## Exercise requirements
Write the data out again exactly, with no pictures.

*** Data supplied ***

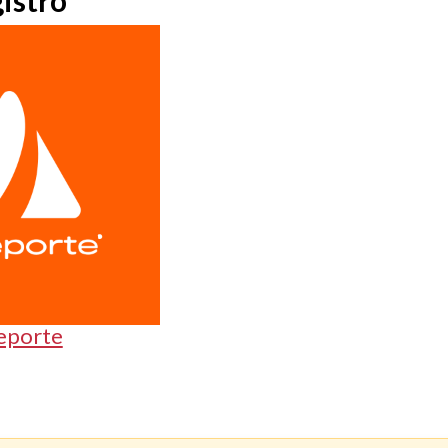
istro
eporte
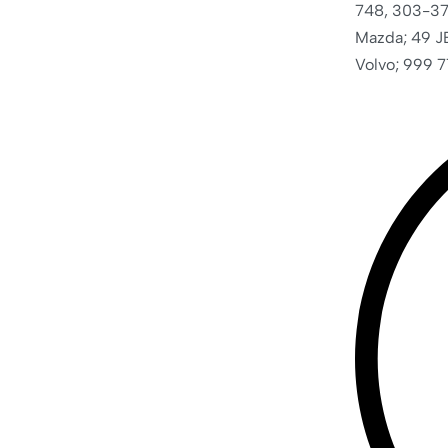
748, 303-37
Mazda; 49 J
Volvo; 999 7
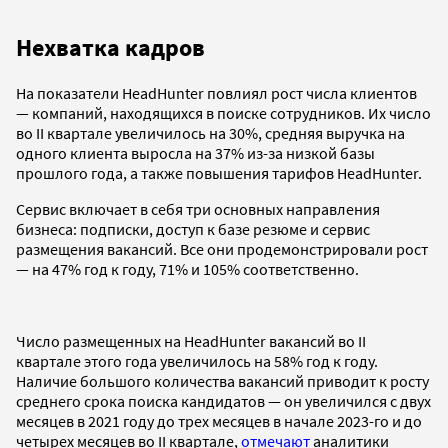
Нехватка кадров
На показатели HeadHunter повлиял рост числа клиентов
— компаний, находящихся в поиске сотрудников. Их число
во II квартале увеличилось на 30%, средняя выручка на
одного клиента выросла на 37% из-за низкой базы
прошлого года, а также повышения тарифов HeadHunter.
Сервис включает в себя три основных направления
бизнеса: подписки, доступ к базе резюме и сервис
размещения вакансий. Все они продемонстрировали рост
— на 47% год к году, 71% и 105% соответственно.
Число размещенных на HeadHunter вакансий во II
квартале этого года увеличилось на 58% год к году.
Наличие большого количества вакансий приводит к росту
среднего срока поиска кандидатов — он увеличился с двух
месяцев в 2021 году до трех месяцев в начале 2023-го и до
четырех месяцев во II квартале,
отмечают
аналитики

*** End of Data supplied ***

## Solution
istro
eporte
748, 303-37
Mazda; 49 J
Volvo; 999 7
Нехватка кадров
На показатели HeadHunter повлиял рост числа клиентов
— компаний, находящихся в поиске сотрудников. Их число
во II квартале увеличилось на 30%, средняя выручка на
одного клиента выросла на 37% из-за низкой базы
прошлого года, а также повышения тарифов HeadHunter.
Сервис включает в себя три основных направления
бизнеса: подписки, доступ к базе резюме и сервис
размещения вакансий. Все они продемонстрировали рост
— на 47% год к году, 71% и 105% соответственно.
Число размещенных на HeadHunter вакансий во II
квартале этого года увеличилось на 58% год к году.
Наличие большого количества вакансий приводит к росту
среднего срока поиска кандидатов — он увеличился с двух
месяцев в 2021 году до трех месяцев в начале 2023-го и до
четырех месяцев во II квартале,
отмечают
аналитики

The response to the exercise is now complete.